Dropping stitches

Here we are about to host a conference on knitting in Shetland, known everywhere for its knitwear, just as worldwide interest on the traditional craft is taking off once again, and lo and behold our councillors plan to stop paying for knitting instructors to teach traditional maakin skills to Shetland schoolbairns.

Have they no vision? This is a unique bit of Shetland culture that is known and admired worldwide, rather like the talents of Shetland musicians.

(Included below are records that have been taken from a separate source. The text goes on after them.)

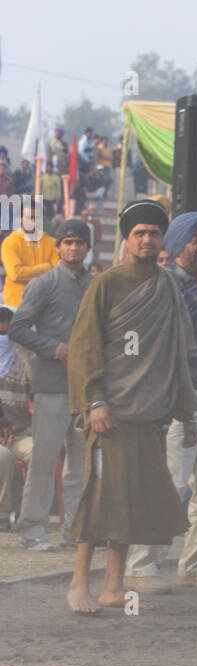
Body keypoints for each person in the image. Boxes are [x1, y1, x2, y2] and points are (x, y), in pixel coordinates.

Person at [65, 199, 197, 614]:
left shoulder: (169, 289)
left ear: (162, 241)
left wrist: (186, 411)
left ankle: (113, 586)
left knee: (129, 502)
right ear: (127, 239)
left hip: (148, 419)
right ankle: (77, 583)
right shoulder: (105, 284)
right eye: (140, 233)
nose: (147, 239)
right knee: (100, 496)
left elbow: (175, 355)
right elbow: (84, 347)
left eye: (154, 233)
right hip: (109, 418)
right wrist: (95, 402)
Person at [126, 210, 197, 591]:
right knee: (172, 485)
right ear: (177, 247)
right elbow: (166, 327)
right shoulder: (165, 282)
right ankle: (141, 565)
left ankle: (194, 565)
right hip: (179, 400)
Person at [8, 218, 93, 548]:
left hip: (86, 388)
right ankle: (32, 530)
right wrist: (54, 348)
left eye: (79, 242)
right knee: (44, 460)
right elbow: (18, 329)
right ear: (57, 247)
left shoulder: (94, 285)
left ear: (87, 248)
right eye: (67, 242)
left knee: (81, 465)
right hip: (51, 385)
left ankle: (74, 531)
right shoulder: (44, 284)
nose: (74, 248)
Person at [0, 304, 33, 531]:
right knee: (1, 457)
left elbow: (38, 390)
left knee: (40, 453)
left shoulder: (23, 361)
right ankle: (2, 516)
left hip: (20, 434)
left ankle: (28, 516)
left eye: (7, 334)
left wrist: (27, 353)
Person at [0, 206, 60, 308]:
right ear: (20, 218)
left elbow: (59, 272)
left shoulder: (52, 243)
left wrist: (27, 273)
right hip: (16, 305)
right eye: (29, 217)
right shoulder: (10, 242)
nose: (33, 221)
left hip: (45, 305)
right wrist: (46, 267)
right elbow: (15, 274)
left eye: (37, 217)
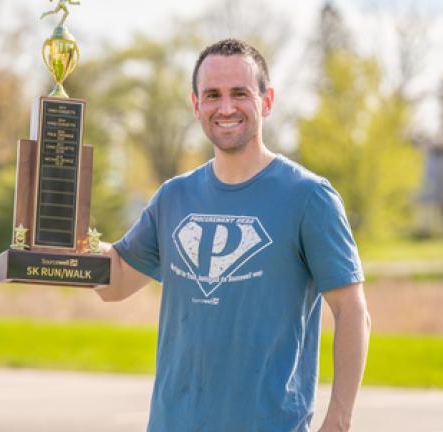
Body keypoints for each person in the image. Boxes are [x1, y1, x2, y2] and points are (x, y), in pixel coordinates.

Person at [95, 38, 371, 432]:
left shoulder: (308, 197)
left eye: (240, 93)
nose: (225, 108)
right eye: (212, 95)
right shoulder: (174, 197)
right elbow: (116, 282)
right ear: (196, 106)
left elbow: (352, 311)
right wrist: (70, 241)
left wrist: (338, 423)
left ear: (267, 101)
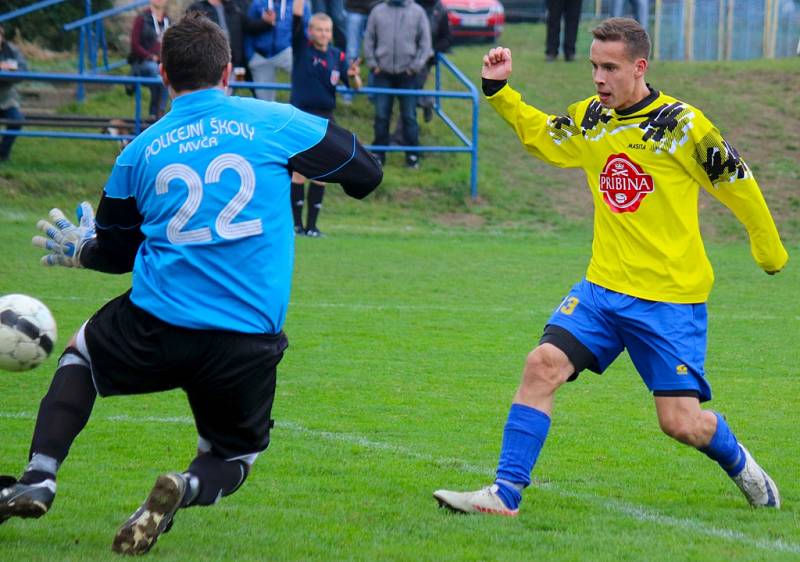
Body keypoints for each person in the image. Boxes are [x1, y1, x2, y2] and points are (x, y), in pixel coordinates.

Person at [0, 13, 381, 554]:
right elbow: (366, 172)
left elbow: (115, 253)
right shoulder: (275, 122)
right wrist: (296, 163)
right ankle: (188, 485)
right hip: (247, 337)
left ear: (161, 72)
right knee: (235, 457)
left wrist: (83, 249)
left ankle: (40, 475)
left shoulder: (138, 152)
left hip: (158, 321)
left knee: (82, 357)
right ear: (229, 70)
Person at [433, 18, 788, 516]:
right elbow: (543, 136)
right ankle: (504, 494)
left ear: (639, 67)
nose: (599, 78)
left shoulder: (682, 125)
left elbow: (738, 183)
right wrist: (499, 92)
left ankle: (742, 465)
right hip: (601, 289)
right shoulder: (591, 118)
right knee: (541, 365)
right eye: (594, 66)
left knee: (681, 423)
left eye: (610, 67)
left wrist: (768, 249)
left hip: (669, 298)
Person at [289, 0, 362, 237]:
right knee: (299, 171)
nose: (323, 34)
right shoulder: (302, 47)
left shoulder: (337, 56)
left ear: (331, 33)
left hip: (325, 119)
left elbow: (353, 85)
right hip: (301, 116)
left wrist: (355, 77)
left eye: (327, 30)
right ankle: (296, 225)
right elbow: (297, 17)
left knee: (322, 173)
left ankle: (313, 226)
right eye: (319, 29)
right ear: (311, 32)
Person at [364, 0, 432, 168]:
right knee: (381, 116)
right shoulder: (377, 11)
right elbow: (368, 39)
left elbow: (425, 44)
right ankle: (378, 155)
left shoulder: (418, 12)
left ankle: (412, 156)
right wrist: (373, 64)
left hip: (408, 75)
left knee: (409, 116)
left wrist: (414, 68)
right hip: (382, 74)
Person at [187, 0, 274, 76]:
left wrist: (266, 22)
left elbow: (250, 26)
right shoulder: (197, 8)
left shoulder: (233, 8)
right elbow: (188, 33)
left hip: (234, 62)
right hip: (209, 63)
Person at [245, 0, 311, 102]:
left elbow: (308, 31)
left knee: (307, 76)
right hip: (261, 55)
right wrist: (251, 56)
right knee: (265, 103)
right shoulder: (258, 3)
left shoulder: (298, 3)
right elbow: (247, 29)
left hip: (286, 51)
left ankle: (301, 110)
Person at [129, 0, 170, 119]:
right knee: (155, 71)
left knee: (167, 73)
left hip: (161, 63)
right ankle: (156, 112)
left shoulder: (168, 20)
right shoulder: (141, 18)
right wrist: (151, 56)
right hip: (143, 62)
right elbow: (135, 45)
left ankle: (159, 111)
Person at [0, 25, 27, 163]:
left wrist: (8, 72)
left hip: (7, 100)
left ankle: (3, 153)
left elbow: (22, 72)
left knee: (17, 120)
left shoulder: (12, 51)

Oh, yes, they wanted to kill off music tuition in schools as well didn’t they?

The expenditure involved in maintaining the teaching of these important elements of local culture is minuscule when compared with council spending as a whole, but the effect of applying cuts here is likely to be terminal.

If you can’t catch and hold the interest and involvement of our children in these important aspects of their heritage when they are young, you are hardly likely to succeed later on, when it will be too late.

Perhaps councillors ought to swap heads for a minute, putting off their elected representative noodles and putting on their Shetland Charitable Trustee ones. Support for education is certainly charitable in law and the SCT has reportedly had a very good year.

The SCT has also announced that it is to increase investment in local infrastructure, like house building. Can’t they extend that just a little to make sure the community continues to support traditional skills like music and knitting by taking on support for tuition in schools to encourage youngsters to take up these important facets of their own community heritage?